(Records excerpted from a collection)
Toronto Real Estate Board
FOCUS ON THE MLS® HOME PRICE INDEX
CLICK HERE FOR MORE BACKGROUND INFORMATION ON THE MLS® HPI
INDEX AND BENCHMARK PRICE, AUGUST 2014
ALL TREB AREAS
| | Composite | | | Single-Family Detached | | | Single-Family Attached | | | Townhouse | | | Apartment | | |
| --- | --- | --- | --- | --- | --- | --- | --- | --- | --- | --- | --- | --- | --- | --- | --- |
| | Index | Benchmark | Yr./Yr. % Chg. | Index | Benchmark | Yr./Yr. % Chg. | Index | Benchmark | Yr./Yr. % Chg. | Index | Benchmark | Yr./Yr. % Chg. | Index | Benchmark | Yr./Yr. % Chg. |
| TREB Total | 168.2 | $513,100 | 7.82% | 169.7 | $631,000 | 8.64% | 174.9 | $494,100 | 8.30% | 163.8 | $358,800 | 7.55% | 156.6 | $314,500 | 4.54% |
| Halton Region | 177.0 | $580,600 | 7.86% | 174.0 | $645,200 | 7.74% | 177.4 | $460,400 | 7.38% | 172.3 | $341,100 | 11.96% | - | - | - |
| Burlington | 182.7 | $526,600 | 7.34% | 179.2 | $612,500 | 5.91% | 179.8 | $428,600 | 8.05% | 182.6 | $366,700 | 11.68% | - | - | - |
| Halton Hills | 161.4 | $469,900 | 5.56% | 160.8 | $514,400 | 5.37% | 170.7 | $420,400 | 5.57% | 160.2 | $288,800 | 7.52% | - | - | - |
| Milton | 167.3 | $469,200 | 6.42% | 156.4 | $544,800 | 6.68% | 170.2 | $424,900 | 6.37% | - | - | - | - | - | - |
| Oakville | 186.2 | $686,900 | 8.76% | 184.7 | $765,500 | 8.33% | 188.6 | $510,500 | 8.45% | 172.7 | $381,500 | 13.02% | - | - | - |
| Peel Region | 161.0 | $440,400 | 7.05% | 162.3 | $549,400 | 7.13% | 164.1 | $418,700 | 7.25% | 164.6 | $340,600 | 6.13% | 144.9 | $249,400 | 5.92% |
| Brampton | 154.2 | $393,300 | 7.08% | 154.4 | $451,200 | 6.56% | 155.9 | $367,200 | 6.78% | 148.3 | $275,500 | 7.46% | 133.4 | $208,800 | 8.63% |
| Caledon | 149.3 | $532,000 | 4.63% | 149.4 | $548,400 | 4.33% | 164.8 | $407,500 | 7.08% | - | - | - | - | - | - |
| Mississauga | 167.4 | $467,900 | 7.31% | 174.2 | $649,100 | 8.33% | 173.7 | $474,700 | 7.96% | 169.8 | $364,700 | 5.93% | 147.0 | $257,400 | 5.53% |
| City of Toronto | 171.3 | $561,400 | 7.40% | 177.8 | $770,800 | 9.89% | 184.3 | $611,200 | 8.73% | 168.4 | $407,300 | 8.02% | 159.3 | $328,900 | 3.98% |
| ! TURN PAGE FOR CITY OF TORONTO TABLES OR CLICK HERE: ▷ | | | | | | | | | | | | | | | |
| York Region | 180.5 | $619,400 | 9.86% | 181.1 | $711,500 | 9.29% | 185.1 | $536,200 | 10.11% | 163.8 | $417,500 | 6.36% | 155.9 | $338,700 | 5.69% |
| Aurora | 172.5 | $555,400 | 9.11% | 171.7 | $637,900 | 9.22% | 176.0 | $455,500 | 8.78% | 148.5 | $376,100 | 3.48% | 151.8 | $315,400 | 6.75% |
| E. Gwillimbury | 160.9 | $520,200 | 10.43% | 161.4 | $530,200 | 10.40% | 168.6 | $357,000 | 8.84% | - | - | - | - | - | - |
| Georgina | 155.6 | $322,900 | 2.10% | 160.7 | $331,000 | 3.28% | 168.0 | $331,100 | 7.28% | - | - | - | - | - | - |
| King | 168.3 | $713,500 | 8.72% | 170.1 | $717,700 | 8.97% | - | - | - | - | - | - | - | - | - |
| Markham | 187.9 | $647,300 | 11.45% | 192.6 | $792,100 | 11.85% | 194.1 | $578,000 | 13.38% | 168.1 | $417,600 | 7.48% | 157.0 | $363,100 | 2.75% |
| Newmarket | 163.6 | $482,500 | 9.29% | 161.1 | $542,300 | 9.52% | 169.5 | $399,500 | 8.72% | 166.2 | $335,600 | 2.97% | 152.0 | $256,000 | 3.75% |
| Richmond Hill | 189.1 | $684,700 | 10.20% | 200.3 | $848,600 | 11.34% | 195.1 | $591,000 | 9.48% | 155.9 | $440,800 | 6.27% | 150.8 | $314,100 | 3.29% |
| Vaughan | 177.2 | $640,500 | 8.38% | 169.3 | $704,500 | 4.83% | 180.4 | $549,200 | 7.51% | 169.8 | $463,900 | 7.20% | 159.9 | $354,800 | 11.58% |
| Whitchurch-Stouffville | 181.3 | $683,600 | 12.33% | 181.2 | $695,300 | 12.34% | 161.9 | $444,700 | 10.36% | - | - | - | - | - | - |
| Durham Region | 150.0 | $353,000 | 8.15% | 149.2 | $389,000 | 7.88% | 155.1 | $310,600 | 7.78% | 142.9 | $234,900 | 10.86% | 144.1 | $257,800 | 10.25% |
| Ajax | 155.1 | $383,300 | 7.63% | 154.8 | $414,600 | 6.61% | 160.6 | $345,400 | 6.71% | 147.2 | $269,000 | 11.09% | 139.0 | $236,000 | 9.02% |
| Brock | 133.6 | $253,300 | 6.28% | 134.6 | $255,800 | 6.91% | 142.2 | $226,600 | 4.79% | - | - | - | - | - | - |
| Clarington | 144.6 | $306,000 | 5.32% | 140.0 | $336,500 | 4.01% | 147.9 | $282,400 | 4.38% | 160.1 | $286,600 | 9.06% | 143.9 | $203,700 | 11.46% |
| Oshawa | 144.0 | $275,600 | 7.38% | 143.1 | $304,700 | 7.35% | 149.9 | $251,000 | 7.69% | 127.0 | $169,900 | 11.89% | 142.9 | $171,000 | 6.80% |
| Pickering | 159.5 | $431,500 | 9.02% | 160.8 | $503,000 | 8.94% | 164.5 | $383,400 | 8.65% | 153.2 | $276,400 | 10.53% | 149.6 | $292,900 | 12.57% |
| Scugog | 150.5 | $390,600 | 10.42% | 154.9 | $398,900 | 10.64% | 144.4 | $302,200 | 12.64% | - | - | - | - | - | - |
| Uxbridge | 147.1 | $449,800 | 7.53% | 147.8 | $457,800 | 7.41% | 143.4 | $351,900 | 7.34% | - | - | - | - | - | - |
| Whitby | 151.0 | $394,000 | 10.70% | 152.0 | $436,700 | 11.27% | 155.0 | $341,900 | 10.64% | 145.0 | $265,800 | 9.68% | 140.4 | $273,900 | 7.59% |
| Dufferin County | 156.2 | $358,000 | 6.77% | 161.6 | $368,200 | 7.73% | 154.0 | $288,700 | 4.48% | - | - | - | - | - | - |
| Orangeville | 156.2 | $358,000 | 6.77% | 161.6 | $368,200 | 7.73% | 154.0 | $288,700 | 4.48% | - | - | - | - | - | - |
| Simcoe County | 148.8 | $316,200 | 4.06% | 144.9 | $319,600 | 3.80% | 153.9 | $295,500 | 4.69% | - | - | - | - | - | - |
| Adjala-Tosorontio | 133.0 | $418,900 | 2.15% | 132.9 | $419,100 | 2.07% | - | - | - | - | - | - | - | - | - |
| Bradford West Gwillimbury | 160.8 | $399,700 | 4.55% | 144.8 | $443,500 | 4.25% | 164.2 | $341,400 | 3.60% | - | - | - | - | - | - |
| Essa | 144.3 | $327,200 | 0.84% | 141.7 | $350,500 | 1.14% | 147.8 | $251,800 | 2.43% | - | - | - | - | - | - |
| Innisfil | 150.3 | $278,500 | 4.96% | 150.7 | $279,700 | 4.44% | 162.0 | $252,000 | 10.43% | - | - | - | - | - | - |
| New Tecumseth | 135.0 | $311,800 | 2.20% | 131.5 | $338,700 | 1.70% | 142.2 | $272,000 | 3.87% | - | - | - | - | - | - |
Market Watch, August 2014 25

* [TASK STATEMENT]
Find the line with "140.4 | $273,900 | 7.59% |" in the data above. Restate it and all later lines word for word, ending with the last line.

* [RESULT OF THE TASK]
| Whitby | 151.0 | $394,000 | 10.70% | 152.0 | $436,700 | 11.27% | 155.0 | $341,900 | 10.64% | 145.0 | $265,800 | 9.68% | 140.4 | $273,900 | 7.59% |
| Dufferin County | 156.2 | $358,000 | 6.77% | 161.6 | $368,200 | 7.73% | 154.0 | $288,700 | 4.48% | - | - | - | - | - | - |
| Orangeville | 156.2 | $358,000 | 6.77% | 161.6 | $368,200 | 7.73% | 154.0 | $288,700 | 4.48% | - | - | - | - | - | - |
| Simcoe County | 148.8 | $316,200 | 4.06% | 144.9 | $319,600 | 3.80% | 153.9 | $295,500 | 4.69% | - | - | - | - | - | - |
| Adjala-Tosorontio | 133.0 | $418,900 | 2.15% | 132.9 | $419,100 | 2.07% | - | - | - | - | - | - | - | - | - |
| Bradford West Gwillimbury | 160.8 | $399,700 | 4.55% | 144.8 | $443,500 | 4.25% | 164.2 | $341,400 | 3.60% | - | - | - | - | - | - |
| Essa | 144.3 | $327,200 | 0.84% | 141.7 | $350,500 | 1.14% | 147.8 | $251,800 | 2.43% | - | - | - | - | - | - |
| Innisfil | 150.3 | $278,500 | 4.96% | 150.7 | $279,700 | 4.44% | 162.0 | $252,000 | 10.43% | - | - | - | - | - | - |
| New Tecumseth | 135.0 | $311,800 | 2.20% | 131.5 | $338,700 | 1.70% | 142.2 | $272,000 | 3.87% | - | - | - | - | - | - |
Market Watch, August 2014 25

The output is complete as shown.